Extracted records
----------------------------------------

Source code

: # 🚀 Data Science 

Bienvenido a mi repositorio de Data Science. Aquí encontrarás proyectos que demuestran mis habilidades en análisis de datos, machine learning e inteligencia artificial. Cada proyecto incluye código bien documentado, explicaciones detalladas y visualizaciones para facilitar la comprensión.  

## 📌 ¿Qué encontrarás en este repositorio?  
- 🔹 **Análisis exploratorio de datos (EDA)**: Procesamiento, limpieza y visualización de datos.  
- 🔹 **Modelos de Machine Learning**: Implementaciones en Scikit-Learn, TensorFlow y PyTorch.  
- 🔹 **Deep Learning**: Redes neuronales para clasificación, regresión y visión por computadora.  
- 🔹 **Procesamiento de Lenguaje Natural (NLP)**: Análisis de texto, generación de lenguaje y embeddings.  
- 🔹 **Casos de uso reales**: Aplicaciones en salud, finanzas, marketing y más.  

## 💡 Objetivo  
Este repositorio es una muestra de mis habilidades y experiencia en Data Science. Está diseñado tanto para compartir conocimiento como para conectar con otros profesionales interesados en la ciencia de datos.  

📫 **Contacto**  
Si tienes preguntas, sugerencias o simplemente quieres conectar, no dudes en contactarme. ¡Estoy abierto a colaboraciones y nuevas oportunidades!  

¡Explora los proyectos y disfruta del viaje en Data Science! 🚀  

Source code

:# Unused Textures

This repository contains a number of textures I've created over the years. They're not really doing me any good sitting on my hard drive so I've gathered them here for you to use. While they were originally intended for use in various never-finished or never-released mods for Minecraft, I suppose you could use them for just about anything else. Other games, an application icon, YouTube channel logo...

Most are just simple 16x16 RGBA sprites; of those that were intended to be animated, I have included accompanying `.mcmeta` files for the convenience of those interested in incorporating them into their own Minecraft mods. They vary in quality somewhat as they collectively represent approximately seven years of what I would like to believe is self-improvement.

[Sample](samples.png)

----------------------------------------

* Work item:
Write out every line of the material above without changing a single character.

* Exercise output:
Source code

: # 🚀 Data Science 

Bienvenido a mi repositorio de Data Science. Aquí encontrarás proyectos que demuestran mis habilidades en análisis de datos, machine learning e inteligencia artificial. Cada proyecto incluye código bien documentado, explicaciones detalladas y visualizaciones para facilitar la comprensión.  

## 📌 ¿Qué encontrarás en este repositorio?  
- 🔹 **Análisis exploratorio de datos (EDA)**: Procesamiento, limpieza y visualización de datos.  
- 🔹 **Modelos de Machine Learning**: Implementaciones en Scikit-Learn, TensorFlow y PyTorch.  
- 🔹 **Deep Learning**: Redes neuronales para clasificación, regresión y visión por computadora.  
- 🔹 **Procesamiento de Lenguaje Natural (NLP)**: Análisis de texto, generación de lenguaje y embeddings.  
- 🔹 **Casos de uso reales**: Aplicaciones en salud, finanzas, marketing y más.  

## 💡 Objetivo  
Este repositorio es una muestra de mis habilidades y experiencia en Data Science. Está diseñado tanto para compartir conocimiento como para conectar con otros profesionales interesados en la ciencia de datos.  

📫 **Contacto**  
Si tienes preguntas, sugerencias o simplemente quieres conectar, no dudes en contactarme. ¡Estoy abierto a colaboraciones y nuevas oportunidades!  

¡Explora los proyectos y disfruta del viaje en Data Science! 🚀  

Source code

:# Unused Textures

This repository contains a number of textures I've created over the years. They're not really doing me any good sitting on my hard drive so I've gathered them here for you to use. While they were originally intended for use in various never-finished or never-released mods for Minecraft, I suppose you could use them for just about anything else. Other games, an application icon, YouTube channel logo...

Most are just simple 16x16 RGBA sprites; of those that were intended to be animated, I have included accompanying `.mcmeta` files for the convenience of those interested in incorporating them into their own Minecraft mods. They vary in quality somewhat as they collectively represent approximately seven years of what I would like to believe is self-improvement.

[Sample](samples.png)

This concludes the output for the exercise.